By the end of 2017, more than 1.5 million of Venezuela's 30 million people had moved into neighboring countries and beyond, according to the UNHCR. As of mid-July, roughly 858,300 had sought asylum or residency abroad, it said.

In May, President Nicolas Maduro won re-election in a vote the Venezuelan opposition, United States and other Latin American nations decried as a sham, cementing an autocracy that has devastated the economy.

Hyper-inflation and a free-fall in the value of the bolivar currency against the dollar have left the minimum wage equal to just a handful of dollars a month.

That kind of economic instability prompted environmental engineer Andrea Rojas to call a cousin who had lived in Trinidad for decades and fly over on a tourist visa in 2016.

She began quietly working in his coffee shop, relying on a barista course she had taken to sling lattes.

“I can pay my rent, eat [and] other things that I can’t do in Venezuela,” she said on a break before a second evening shift at a restaurant.

In March, unable to renew a student visa for English classes, she joined the line-up seeking asylum papers at Living Water, which declined to comment for this story.

But the white piece of paper with the UNHCR logo she carries around, certifying her asylum application, does not give her legal permission to work. Nor does it offer security, especially since the April deportations, which included asylum seekers.

“[Trinidadians] think we are prostitutes, we bring drugs, guns, that sort of thing,” Ms. Rojas said.

Rooms in or near neighborhoods where educated Venezuelans work in restaurants and bars rent for about $226 per month, with migrants living up to five per room to save money.

Rojas hopes eventually to move on to Argentina or Spain. "My life is on standby," she said.

UNHCR spokeswoman Sibylla Brodzinsky said her agency was working closely with the Trinidad and Tobago government and civil society to help the country develop its asylum system.

Draft legislation, pending presentation to parliament, includes protection for asylum seekers and refugees, while affording rights like employment and education, she said.

Trinidadian lawyer Shalini Sankar said it would be a vast improvement over the status quo, which treats asylum seekers as criminals who have illegally entered the country.

They can be punished with a fine of up to $7,500 or five years in jail, even though such penalties violate international law, said Ms. Sankar, who has represented dozens of Venezuelan asylum seekers pro-bono.

She has documented other abuses such as police tearing up asylum papers, detainees being kept in prisons where the UNHCR and Living Water cannot visit, and the government denying the right to appeal detention.

“They are treating them worse than dogs,” said Sankar.

The Ministry of National Security, which oversees immigration, did not respond to repeated requests for comment.

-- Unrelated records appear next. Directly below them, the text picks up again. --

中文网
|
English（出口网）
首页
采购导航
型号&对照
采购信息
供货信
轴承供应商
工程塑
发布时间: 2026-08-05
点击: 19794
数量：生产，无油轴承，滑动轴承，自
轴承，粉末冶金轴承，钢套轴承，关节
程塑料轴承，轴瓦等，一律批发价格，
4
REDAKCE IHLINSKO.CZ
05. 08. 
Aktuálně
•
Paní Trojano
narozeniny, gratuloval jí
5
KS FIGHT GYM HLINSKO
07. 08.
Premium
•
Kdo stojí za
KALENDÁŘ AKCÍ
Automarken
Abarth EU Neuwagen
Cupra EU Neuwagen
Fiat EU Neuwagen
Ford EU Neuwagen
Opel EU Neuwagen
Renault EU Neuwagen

Even as Trinidad prepares to put in place a formal asylum process, residents are skeptical about the Venezuelan arrivals.

“They’re taking up room,” said musician Kareem McPherson in a downtown Port of Spain restaurant.

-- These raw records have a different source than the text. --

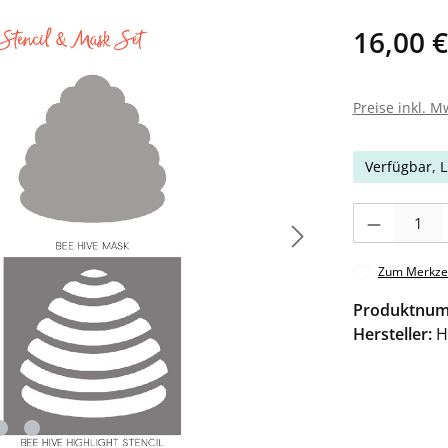
16,00 €
Preise inkl. M
Verfügbar, L
Produkt Anzahl: 
Zum Merkzet
Produktnu
Hersteller:
H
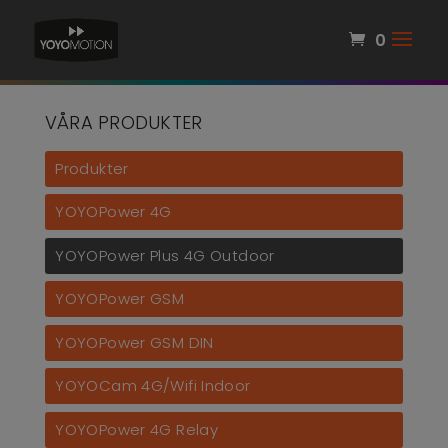
0
VÅRA PRODUKTER
Produkter
YOYOPower 4G
YOYOPower Plus 4G Outdoor
YOYOPower GSM
YOYOPower GSM DIN
YOYOCam 4G/Wifi Indoor
YOYOPower 4G Relay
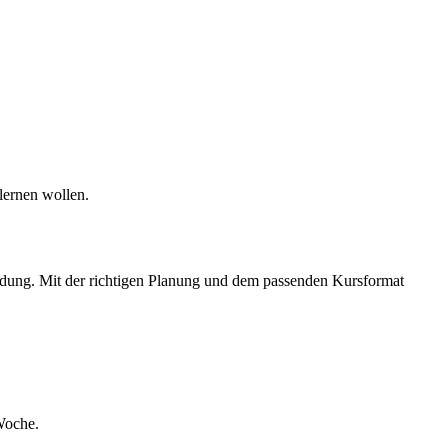
lernen wollen.
bildung. Mit der richtigen Planung und dem passenden Kursformat
 Woche.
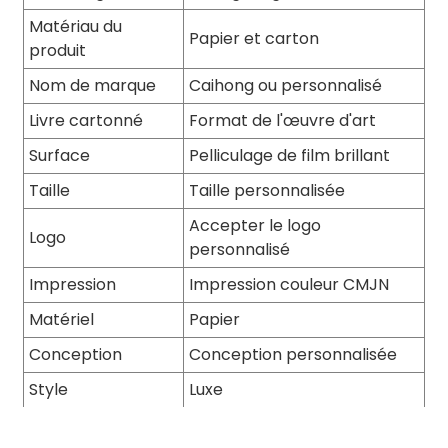
Matériau du
Papier et carton
produit
Nom de marque
Caihong ou personnalisé
Livre cartonné
Format de l'œuvre d'art
Surface
Pelliculage de film brillant
Taille
Taille personnalisée
Accepter le logo
Logo
personnalisé
Impression
Impression couleur CMJN
Matériel
Papier
Conception
Conception personnalisée
Style
Luxe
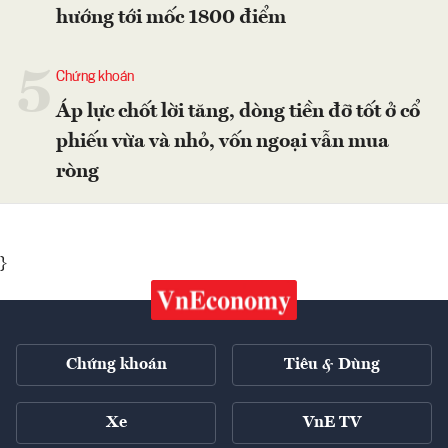
hướng tới mốc 1800 điểm
5
Chứng khoán
Áp lực chốt lời tăng, dòng tiền đỡ tốt ở cổ
phiếu vừa và nhỏ, vốn ngoại vẫn mua
ròng
}
Chứng khoán
Tiêu & Dùng
Xe
VnE TV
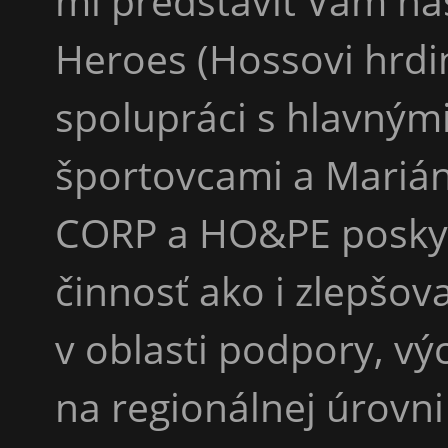
mi predstaviť Vám na
Heroes (Hossovi hrdin
spolupráci s hlavný
športovcami a Mariá
CORP a HO&PE poskyt
činnosť ako i zlepšo
v oblasti podpory, v
na regionálnej úrovni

He expressed worry about Venezuelans taking jobs as Trinidad and Tobago starts to climb out of a recession following a global collapse in petroleum prices, which began in 2014.

Trinidad Minister of Planning and Development Camille Robinson-Regis said her country's small size is an issue.

"We have to be very cautious about Venezuelans ... putting any pressure on the social and medical services," she told the Thomson Reuters Foundation.

But as one of the Caribbean's larger islands, Trinidad may be better placed to absorb Venezuelans than other islands in the region, such as Curacao, Aruba, or Dominican Republic.

“There are some islands that are facing real challenges in trying to absorb the number of people that are coming in,” said the UNHCR’s Ms. Brodzinsky.

Migration expert Reis said Trinidad has the potential to take in more people because its birth rate is falling and some of its own people are leaving.

Besides, she said, Trinidad – a Spanish colony for 300 years – has centuries-old ties to its continental neighbor.

"When you hear people uttering 'What are all these Venezuelans doing here?', well, the reality is they've always been here," she said. 

This story was reported by the Thomson Reuters Foundation.